▶ **EXERCISE DESCRIPTION**: Restate word for word all of the lines below, with each image left out.
╭─ DATA PROVIDED
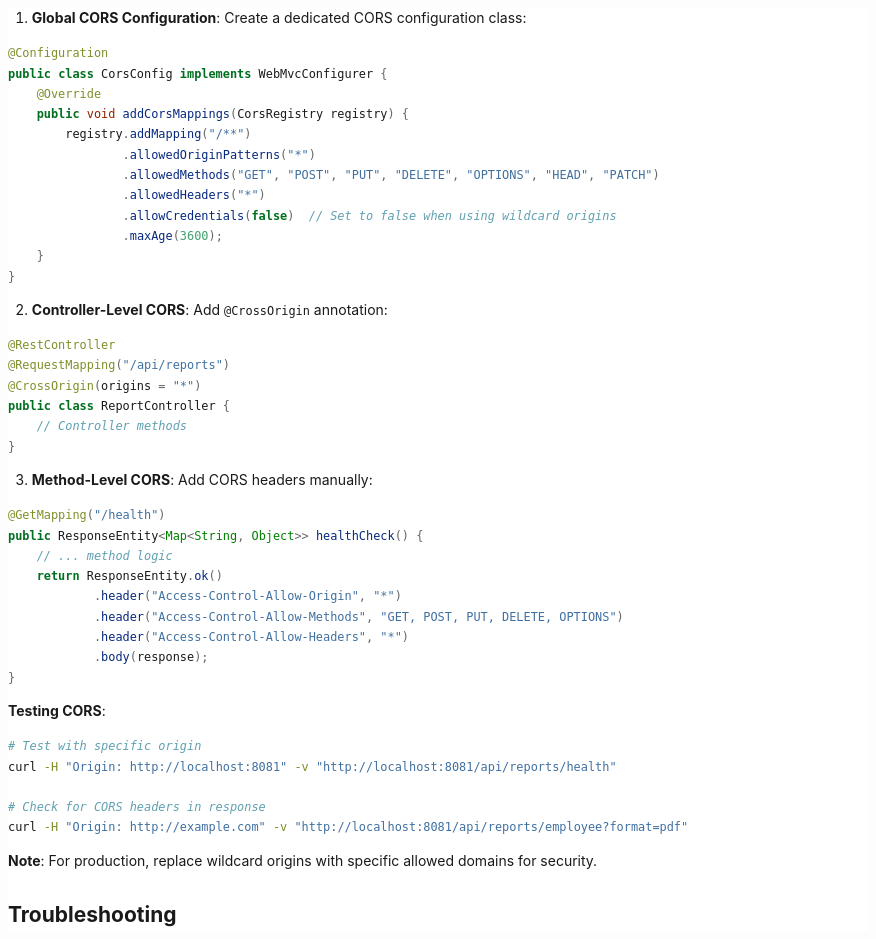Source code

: 1. **Global CORS Configuration**: Create a dedicated CORS configuration class:

```java
@Configuration
public class CorsConfig implements WebMvcConfigurer {
    @Override
    public void addCorsMappings(CorsRegistry registry) {
        registry.addMapping("/**")
                .allowedOriginPatterns("*")
                .allowedMethods("GET", "POST", "PUT", "DELETE", "OPTIONS", "HEAD", "PATCH")
                .allowedHeaders("*")
                .allowCredentials(false)  // Set to false when using wildcard origins
                .maxAge(3600);
    }
}
```

2. **Controller-Level CORS**: Add `@CrossOrigin` annotation:

```java
@RestController
@RequestMapping("/api/reports")
@CrossOrigin(origins = "*")
public class ReportController {
    // Controller methods
}
```

3. **Method-Level CORS**: Add CORS headers manually:

```java
@GetMapping("/health")
public ResponseEntity<Map<String, Object>> healthCheck() {
    // ... method logic
    return ResponseEntity.ok()
            .header("Access-Control-Allow-Origin", "*")
            .header("Access-Control-Allow-Methods", "GET, POST, PUT, DELETE, OPTIONS")
            .header("Access-Control-Allow-Headers", "*")
            .body(response);
}
```

**Testing CORS**:

```bash
# Test with specific origin
curl -H "Origin: http://localhost:8081" -v "http://localhost:8081/api/reports/health"

# Check for CORS headers in response
curl -H "Origin: http://example.com" -v "http://localhost:8081/api/reports/employee?format=pdf"
```

**Note**: For production, replace wildcard origins with specific allowed domains for security.

## Troubleshooting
╰─
▶ **SOLUTION**:
Source code

: 1. **Global CORS Configuration**: Create a dedicated CORS configuration class:

```java
@Configuration
public class CorsConfig implements WebMvcConfigurer {
    @Override
    public void addCorsMappings(CorsRegistry registry) {
        registry.addMapping("/**")
                .allowedOriginPatterns("*")
                .allowedMethods("GET", "POST", "PUT", "DELETE", "OPTIONS", "HEAD", "PATCH")
                .allowedHeaders("*")
                .allowCredentials(false)  // Set to false when using wildcard origins
                .maxAge(3600);
    }
}
```

2. **Controller-Level CORS**: Add `@CrossOrigin` annotation:

```java
@RestController
@RequestMapping("/api/reports")
@CrossOrigin(origins = "*")
public class ReportController {
    // Controller methods
}
```

3. **Method-Level CORS**: Add CORS headers manually:

```java
@GetMapping("/health")
public ResponseEntity<Map<String, Object>> healthCheck() {
    // ... method logic
    return ResponseEntity.ok()
            .header("Access-Control-Allow-Origin", "*")
            .header("Access-Control-Allow-Methods", "GET, POST, PUT, DELETE, OPTIONS")
            .header("Access-Control-Allow-Headers", "*")
            .body(response);
}
```

**Testing CORS**:

```bash
# Test with specific origin
curl -H "Origin: http://localhost:8081" -v "http://localhost:8081/api/reports/health"

# Check for CORS headers in response
curl -H "Origin: http://example.com" -v "http://localhost:8081/api/reports/employee?format=pdf"
```

**Note**: For production, replace wildcard origins with specific allowed domains for security.

## Troubleshooting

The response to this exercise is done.